(Recorded information Opens)
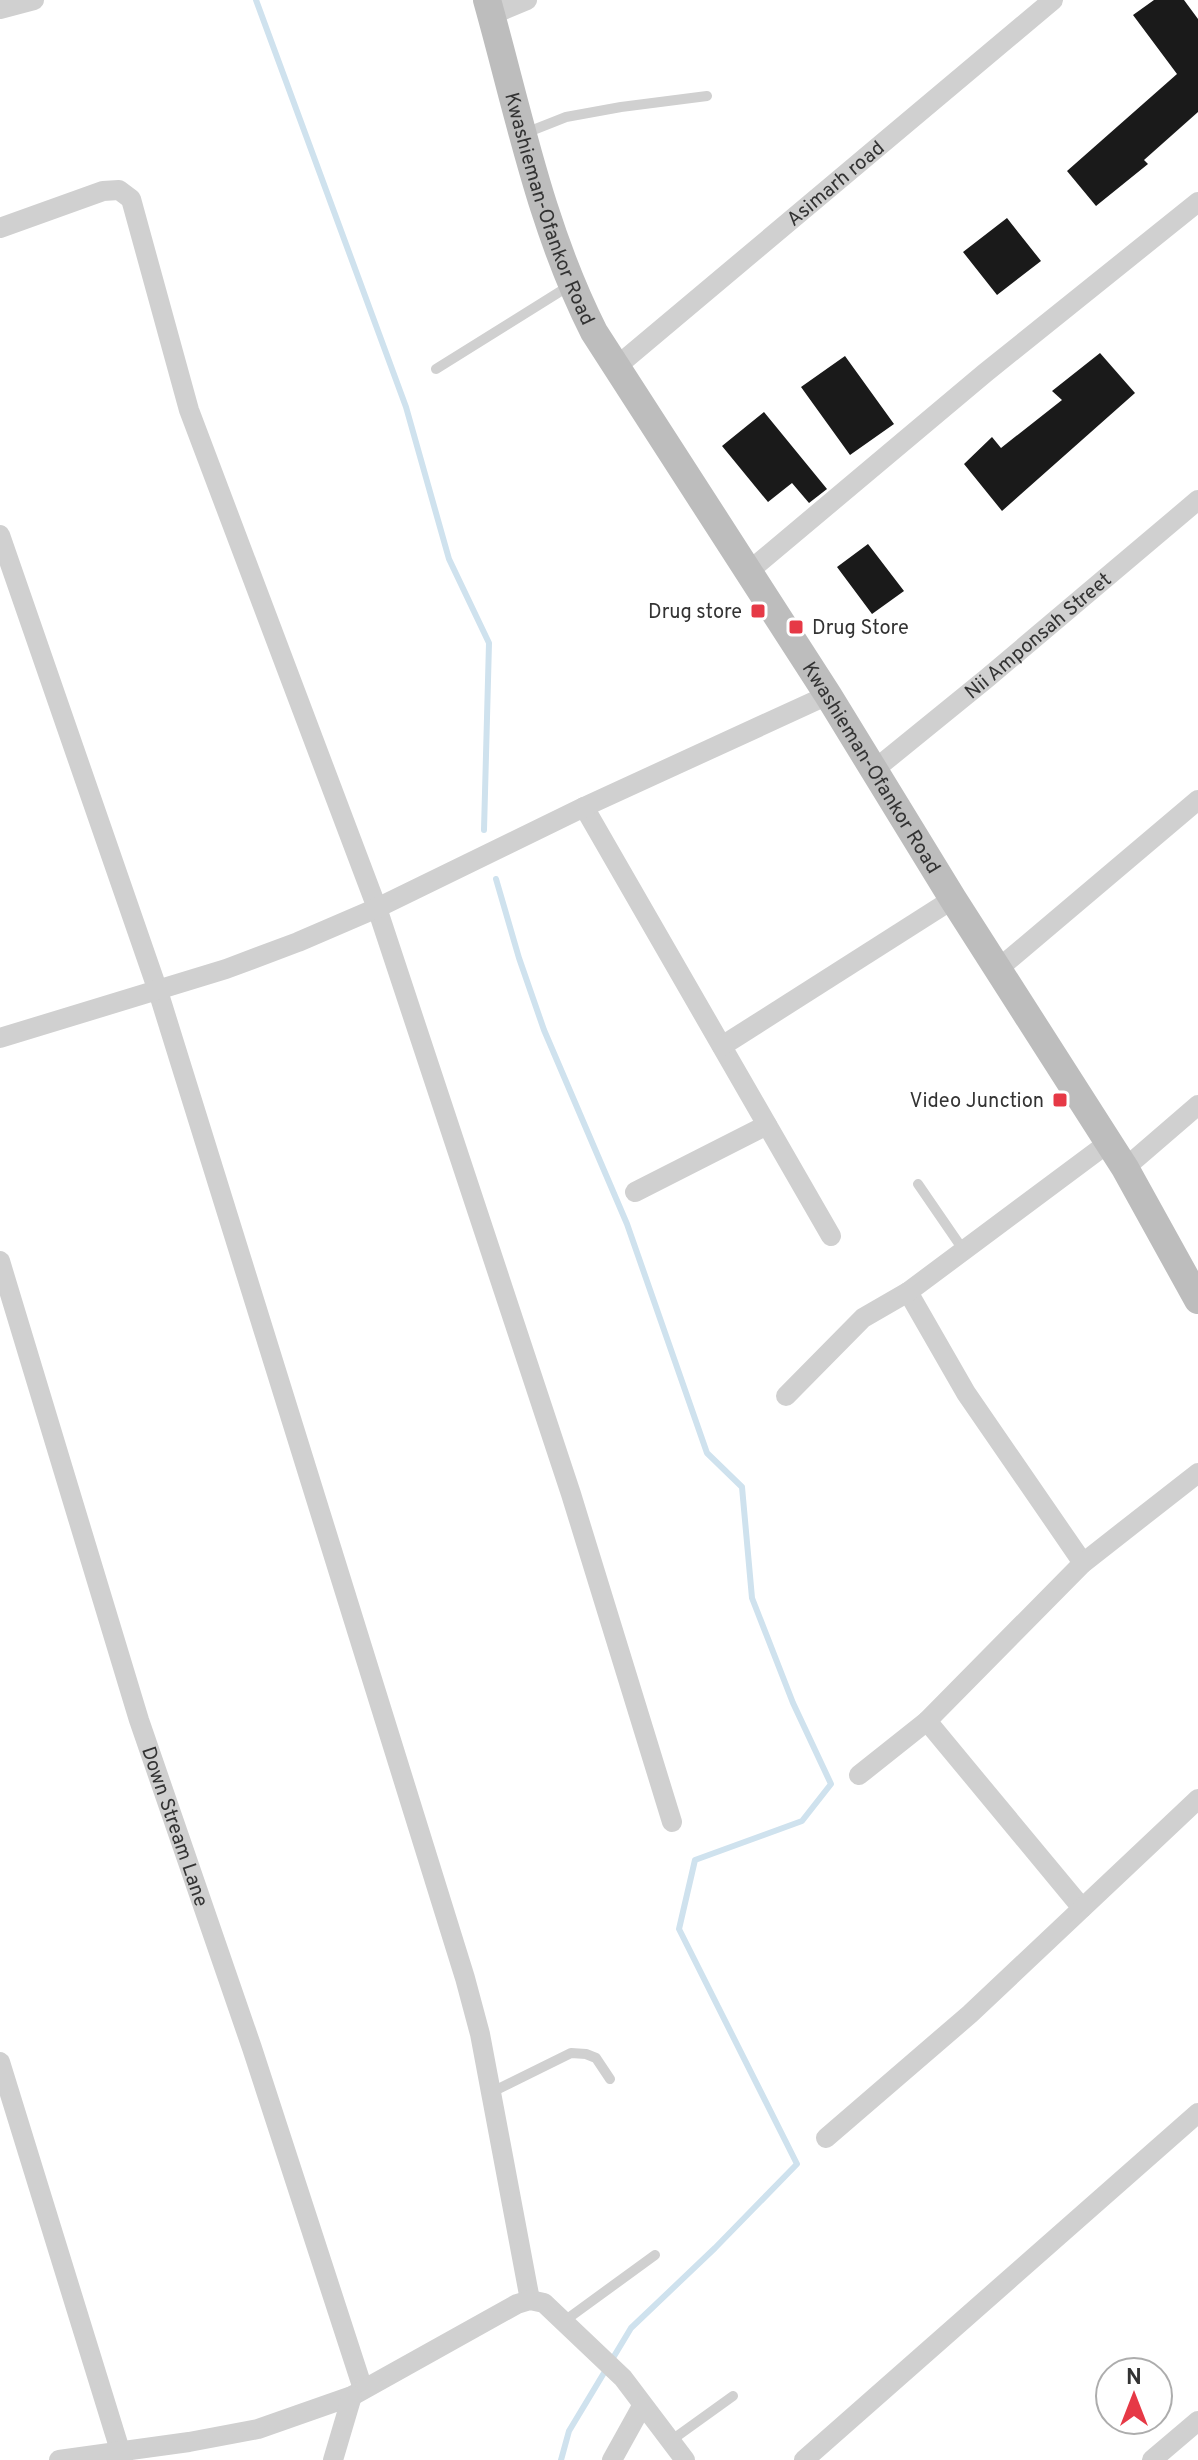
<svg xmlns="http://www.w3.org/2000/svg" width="1198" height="2460" font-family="Overpass,sans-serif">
	<rect width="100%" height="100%" fill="#fff"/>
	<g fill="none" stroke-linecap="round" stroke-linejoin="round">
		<path stroke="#cfe2ee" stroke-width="6" d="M256,0L406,407L449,559L489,643L484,830
			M496,879L519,958L544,1030L627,1224L707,1453L742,1487L752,1598L793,1703L831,1784L802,1821L695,1860L679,1929L797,2164L715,2248L631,2328L569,2431L561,2460"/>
	</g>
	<path fill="#1a1a1a" d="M1154,0H1184L1198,19V112L1144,160L1148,164L1096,206L1067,171L1177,74L1133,15Z
		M1007,218L1041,261L997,295L963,252Z
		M1100,353L1135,393L1002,511L964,464L992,437L1001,448L1062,400L1052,391Z
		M845,356L894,424L850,455L801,387Z
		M764,412L827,489L809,503L792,483L768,502L722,446Z
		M868,544L904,591L872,614L837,567Z"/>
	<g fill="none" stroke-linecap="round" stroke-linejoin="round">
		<path stroke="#d0d0d0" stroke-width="10" d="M523,134L566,117L621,107L707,96
			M436,369L569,286
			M918,1184L964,1251
			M492,2092L571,2053L586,2054L596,2058L610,2079
			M563,2322L655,2255
			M669,2442L733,2396"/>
		<g stroke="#d0d0d0" stroke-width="20">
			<path d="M0,9L34,0"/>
			<path d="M491,15L527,0"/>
			<path d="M0,228L103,191L119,190L131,199L189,410L377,908L571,1494L672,1822"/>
			<path id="s1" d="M616,367L1053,0"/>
			<path d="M0,535L158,991L465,1978L480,2034L530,2300"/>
			<path d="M748,572L985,373L1198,202"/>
			<path id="s2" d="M874,770L986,679L1198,500"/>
			<path d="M584,807L831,1236"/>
			<path d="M998,969L1198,800"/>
			<path d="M0,1038L226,969L298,942L377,908L584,807L828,695"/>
			<path d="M722,1046L953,899"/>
			<path d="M1125,1168L1198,1105"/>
			<path d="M635,1192L767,1125"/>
			<path id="s3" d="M0,1261L139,1720L252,2048L363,2389"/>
			<path d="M908,1292L966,1393L1083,1563"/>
			<path d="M786,1396L863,1318L908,1292L1108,1143"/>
			<path d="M927,1721L1082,1908"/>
			<path d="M859,1775L927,1721L1083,1563L1198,1473"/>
			<path d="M0,2062L123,2460"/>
			<path d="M826,2138L970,2014L1198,1799"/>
			<path d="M59,2460L189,2442L258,2429L352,2396L517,2304L530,2300L544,2303L623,2378L685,2460"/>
			<path d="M333,2460L352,2396"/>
			<path d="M612,2460L642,2406"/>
			<path d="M804,2460L1198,2113"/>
			<path d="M1152,2460L1198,2421"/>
		</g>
		<path stroke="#bdbdbd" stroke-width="28" id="s4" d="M487,0C519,114 540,225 594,332L828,695L953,899L1125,1168L1198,1300"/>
	</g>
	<g fill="#e63946" stroke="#fff" stroke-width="3">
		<rect x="750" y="603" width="16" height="16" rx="4"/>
		<rect x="788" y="619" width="16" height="16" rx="4"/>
		<rect x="1052" y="1092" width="16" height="16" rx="4"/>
	</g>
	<g text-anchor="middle" stroke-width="8" stroke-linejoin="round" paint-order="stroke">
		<g font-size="20" fill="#333" stroke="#fff">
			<text dy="7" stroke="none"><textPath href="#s1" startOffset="286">Asimarh road</textPath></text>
			<text dy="7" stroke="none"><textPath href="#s4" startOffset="218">Kwashieman-Ofankor Road</textPath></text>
			<text dy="7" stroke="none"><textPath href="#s2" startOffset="212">Nii Amponsah Street</textPath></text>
			<text dy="7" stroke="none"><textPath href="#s4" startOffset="866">Kwashieman-Ofankor Road</textPath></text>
			<text dy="7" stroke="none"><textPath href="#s3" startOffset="592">Down Stream Lane</textPath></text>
		</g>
		<g font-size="20" fill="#333" stroke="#fff" text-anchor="end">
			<text x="742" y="618">Drug store</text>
			<text x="812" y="634" text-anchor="start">Drug Store</text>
			<text x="1044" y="1107">Video Junction</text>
		</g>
	</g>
	<g transform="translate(1134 2396)"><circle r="38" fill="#ffffff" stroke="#adadad" stroke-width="2"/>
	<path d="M0-6L14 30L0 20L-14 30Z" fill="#e63946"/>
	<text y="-12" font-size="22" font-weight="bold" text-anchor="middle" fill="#333333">N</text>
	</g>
</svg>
(Recorded information Closes)
What you should do
How many lines of the listing include the string "middle"? Respond with the number only.

Answer below
2